Bob Smith, a local real estate agent and neighbor of Ben’s family, bought a picture of a dog after seeing Ben’s work at a local art show. It looked so much like another neighborhood dog, Smith made its owners a gift of the painting and decided to order a portrait of Cruiser, his platinum golden retriever.

Ben worked from photos and created a rendering that Smith describes as “very colorful, somewhat abstract.”

“I think it’s excellent. It’s mounted in my kitchen,” Smith said. “Everyone who has seen it has been impressed.”

That wasn’t even Ben’s first sale. He sold a number of paintings at a July art show, which is a funny story within the family. When Ben tells it, the colors jump out — he remembers that he brought his paintings in a blue bag and set up his work on a green table. What he didn’t know at first was that the show was restricted to members of the group that was putting it on, the Southern California Plein Air Painters Assn. When he found out, he decided to join. He became the group’s youngest member, and he sold five paintings that day — more than anyone else in the show.

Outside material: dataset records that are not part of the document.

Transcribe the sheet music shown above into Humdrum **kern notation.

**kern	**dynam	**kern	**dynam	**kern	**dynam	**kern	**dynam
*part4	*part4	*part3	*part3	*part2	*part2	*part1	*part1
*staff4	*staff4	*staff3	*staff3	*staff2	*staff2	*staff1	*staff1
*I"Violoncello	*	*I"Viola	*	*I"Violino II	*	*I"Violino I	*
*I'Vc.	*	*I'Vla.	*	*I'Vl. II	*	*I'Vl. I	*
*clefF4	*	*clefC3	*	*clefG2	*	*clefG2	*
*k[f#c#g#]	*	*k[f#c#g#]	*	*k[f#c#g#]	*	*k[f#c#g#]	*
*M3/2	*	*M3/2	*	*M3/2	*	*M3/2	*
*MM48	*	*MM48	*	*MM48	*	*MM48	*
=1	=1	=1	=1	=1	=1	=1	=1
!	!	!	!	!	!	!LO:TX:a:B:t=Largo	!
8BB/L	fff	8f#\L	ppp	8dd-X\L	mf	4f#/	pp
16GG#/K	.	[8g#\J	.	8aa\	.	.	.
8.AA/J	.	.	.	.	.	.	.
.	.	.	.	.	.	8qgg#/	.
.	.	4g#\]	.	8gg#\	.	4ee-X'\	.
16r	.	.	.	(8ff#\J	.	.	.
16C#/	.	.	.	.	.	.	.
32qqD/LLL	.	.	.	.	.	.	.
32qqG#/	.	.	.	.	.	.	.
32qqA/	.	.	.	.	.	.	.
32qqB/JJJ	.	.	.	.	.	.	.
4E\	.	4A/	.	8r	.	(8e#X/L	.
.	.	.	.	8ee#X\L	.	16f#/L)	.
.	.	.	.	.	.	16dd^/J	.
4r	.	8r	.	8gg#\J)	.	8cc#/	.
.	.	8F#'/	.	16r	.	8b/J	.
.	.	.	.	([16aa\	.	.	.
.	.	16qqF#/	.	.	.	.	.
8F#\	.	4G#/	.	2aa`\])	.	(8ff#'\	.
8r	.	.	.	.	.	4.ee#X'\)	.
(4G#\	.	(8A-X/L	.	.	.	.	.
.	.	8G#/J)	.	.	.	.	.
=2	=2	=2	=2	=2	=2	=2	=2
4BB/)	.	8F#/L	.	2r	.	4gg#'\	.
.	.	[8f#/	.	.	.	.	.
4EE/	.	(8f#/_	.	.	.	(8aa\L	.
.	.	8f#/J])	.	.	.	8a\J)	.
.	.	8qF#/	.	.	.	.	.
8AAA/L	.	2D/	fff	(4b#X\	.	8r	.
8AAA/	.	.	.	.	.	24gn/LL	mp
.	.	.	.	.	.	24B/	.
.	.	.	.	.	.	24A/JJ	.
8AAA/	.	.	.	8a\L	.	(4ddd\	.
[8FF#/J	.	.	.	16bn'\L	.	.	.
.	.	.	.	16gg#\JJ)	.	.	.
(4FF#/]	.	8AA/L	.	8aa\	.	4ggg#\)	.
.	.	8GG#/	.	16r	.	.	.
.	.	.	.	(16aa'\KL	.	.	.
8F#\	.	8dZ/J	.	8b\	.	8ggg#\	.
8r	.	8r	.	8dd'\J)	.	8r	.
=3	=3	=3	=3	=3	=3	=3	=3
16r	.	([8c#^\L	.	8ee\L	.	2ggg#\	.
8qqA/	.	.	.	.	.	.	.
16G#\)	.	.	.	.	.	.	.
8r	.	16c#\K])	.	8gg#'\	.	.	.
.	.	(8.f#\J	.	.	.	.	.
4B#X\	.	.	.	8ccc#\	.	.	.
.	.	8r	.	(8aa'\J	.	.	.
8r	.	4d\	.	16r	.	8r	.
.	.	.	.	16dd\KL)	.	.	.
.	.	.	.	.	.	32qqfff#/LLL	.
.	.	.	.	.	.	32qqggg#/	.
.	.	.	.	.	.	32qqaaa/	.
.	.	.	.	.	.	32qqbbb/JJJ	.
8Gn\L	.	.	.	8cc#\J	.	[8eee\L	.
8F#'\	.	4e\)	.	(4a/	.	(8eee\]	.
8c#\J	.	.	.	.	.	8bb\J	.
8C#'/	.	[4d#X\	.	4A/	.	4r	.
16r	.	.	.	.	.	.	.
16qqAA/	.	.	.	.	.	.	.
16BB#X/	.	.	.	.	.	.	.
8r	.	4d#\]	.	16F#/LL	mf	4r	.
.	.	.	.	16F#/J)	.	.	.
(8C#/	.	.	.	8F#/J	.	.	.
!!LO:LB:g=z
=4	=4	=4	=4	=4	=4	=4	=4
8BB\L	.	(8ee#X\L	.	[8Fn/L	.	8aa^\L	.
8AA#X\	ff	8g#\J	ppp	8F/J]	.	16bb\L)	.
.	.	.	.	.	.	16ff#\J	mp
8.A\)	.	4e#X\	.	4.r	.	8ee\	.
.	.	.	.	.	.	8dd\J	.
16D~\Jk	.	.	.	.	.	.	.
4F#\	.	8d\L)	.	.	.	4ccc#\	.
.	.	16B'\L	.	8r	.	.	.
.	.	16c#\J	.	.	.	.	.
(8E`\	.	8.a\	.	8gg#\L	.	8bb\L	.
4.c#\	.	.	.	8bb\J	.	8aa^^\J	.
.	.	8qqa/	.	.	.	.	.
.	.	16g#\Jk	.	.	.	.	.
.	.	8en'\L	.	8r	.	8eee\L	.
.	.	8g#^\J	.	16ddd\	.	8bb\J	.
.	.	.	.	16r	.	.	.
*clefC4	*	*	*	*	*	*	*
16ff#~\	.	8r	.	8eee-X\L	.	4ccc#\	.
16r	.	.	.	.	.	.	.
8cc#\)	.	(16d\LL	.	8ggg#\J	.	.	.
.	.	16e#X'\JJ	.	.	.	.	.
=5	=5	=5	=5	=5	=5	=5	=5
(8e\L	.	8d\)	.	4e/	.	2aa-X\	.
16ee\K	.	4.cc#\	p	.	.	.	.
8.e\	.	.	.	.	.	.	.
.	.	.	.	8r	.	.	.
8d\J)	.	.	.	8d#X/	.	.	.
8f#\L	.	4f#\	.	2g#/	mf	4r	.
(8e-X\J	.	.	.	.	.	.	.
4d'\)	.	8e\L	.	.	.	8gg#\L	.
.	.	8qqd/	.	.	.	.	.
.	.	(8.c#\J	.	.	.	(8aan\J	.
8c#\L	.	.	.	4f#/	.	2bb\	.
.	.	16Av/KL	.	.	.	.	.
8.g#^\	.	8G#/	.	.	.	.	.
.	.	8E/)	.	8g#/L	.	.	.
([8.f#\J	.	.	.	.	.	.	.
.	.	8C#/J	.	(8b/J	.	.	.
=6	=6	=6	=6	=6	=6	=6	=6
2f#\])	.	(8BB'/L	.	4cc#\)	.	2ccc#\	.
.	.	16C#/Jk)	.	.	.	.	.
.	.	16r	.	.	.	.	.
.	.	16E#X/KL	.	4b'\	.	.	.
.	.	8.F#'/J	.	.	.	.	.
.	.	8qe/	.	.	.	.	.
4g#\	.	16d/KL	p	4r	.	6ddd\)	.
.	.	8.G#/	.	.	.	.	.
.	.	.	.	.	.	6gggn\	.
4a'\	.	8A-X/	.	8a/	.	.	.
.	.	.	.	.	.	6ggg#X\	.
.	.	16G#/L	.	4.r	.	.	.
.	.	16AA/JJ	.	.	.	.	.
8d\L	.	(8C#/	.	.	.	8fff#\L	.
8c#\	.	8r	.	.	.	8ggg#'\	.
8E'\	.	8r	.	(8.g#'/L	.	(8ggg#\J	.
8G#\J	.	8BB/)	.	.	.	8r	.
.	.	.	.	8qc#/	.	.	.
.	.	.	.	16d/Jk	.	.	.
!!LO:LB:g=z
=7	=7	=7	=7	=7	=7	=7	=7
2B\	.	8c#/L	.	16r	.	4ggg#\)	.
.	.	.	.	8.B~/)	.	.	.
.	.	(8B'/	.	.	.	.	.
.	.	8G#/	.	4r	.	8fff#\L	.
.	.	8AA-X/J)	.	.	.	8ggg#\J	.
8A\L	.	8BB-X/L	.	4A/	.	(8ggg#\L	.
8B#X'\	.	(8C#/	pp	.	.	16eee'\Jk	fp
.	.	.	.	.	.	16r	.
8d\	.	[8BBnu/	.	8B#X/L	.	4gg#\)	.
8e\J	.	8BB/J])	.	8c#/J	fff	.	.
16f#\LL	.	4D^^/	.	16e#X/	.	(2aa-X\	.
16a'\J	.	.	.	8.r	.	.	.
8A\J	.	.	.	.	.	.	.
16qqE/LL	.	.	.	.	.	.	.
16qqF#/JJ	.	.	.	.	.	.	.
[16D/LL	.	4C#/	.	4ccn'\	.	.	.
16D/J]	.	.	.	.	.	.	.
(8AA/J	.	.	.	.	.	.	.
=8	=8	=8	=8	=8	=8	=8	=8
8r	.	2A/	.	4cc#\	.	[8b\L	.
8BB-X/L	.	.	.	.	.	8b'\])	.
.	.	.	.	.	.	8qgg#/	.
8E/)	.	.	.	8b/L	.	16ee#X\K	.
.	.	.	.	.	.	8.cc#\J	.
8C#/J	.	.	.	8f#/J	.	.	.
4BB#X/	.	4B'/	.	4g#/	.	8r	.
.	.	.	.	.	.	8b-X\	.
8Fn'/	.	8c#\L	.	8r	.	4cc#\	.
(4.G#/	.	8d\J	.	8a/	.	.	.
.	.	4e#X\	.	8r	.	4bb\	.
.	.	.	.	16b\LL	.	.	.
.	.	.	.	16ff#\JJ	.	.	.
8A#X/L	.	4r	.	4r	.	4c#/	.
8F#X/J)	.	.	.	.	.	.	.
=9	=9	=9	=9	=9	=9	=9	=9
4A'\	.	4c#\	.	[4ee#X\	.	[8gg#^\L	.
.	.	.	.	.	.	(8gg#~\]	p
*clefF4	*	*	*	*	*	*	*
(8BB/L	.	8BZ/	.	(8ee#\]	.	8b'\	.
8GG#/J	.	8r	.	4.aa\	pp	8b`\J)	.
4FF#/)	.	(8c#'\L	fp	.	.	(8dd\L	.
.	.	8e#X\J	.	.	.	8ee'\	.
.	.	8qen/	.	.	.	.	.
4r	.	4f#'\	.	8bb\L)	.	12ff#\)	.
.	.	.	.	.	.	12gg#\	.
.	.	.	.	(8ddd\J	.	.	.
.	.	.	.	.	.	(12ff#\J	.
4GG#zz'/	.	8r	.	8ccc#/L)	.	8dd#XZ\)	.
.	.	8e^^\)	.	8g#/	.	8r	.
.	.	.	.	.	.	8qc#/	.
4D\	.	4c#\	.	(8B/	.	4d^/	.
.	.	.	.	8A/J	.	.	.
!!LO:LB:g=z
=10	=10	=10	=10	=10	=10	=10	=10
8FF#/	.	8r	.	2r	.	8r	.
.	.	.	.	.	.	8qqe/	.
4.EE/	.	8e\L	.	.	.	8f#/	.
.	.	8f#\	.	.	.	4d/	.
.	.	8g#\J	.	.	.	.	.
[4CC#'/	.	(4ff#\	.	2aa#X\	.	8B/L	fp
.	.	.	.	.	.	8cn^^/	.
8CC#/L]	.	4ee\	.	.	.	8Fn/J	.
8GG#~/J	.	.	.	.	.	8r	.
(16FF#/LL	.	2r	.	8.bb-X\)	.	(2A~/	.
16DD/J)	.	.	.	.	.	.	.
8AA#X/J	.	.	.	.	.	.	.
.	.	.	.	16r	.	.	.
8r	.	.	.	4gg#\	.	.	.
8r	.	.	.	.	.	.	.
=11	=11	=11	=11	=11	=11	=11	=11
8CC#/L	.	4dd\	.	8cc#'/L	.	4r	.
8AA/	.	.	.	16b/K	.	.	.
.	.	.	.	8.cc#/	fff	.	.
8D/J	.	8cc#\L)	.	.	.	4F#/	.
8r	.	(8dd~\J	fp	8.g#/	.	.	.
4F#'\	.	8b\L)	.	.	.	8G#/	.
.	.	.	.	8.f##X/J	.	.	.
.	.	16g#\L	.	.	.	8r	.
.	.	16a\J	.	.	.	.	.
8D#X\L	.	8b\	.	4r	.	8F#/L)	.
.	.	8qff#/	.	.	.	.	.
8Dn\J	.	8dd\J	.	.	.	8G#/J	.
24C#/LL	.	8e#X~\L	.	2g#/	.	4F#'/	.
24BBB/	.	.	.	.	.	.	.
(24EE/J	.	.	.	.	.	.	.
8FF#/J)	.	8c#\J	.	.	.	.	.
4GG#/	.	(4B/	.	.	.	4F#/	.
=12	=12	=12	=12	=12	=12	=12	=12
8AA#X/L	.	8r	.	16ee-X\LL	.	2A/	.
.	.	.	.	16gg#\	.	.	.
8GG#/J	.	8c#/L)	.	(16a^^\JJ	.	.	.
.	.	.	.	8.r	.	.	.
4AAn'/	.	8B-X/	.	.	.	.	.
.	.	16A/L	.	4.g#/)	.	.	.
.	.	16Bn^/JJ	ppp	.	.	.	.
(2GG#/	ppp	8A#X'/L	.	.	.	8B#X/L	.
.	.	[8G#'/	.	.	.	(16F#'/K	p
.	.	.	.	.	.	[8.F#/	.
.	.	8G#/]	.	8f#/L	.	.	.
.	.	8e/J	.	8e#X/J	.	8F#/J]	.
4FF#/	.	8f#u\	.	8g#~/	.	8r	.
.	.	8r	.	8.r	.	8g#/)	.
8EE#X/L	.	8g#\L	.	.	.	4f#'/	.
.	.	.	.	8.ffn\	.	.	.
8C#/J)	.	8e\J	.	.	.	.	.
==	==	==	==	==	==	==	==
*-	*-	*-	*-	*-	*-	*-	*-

Ben’s first audience, of course, was his parents, who have their three children’s works prominently displayed in their Corona del Mar home.

“We love their art,” his mother, Laura Palitz, said. “Both my husband and I have always been fans of original art. We have all original paintings in our home that we’ve commissioned from artists.”

Ben said it takes him about two to three days to finish a painting. He often gets ideas from pictures his art teacher shows him, but he also likes to paint things like soccer balls and surfboards.

“I tried a yacht, but it didn’t turn out good,” Ben said. “The animals are hard, but they’re really fun because you get to use a lot of colors in them.”

He’s not sure he wants to try plein-air painting, which is done outdoors to capture the light and color of places because you can’t use as much color and everything has to be done just right, he said.

But the kind of work he does must come naturally to him, because when asked how he got into art in the first place, Ben’s answer is as simple as they come:

“We started painting, and I still do it.”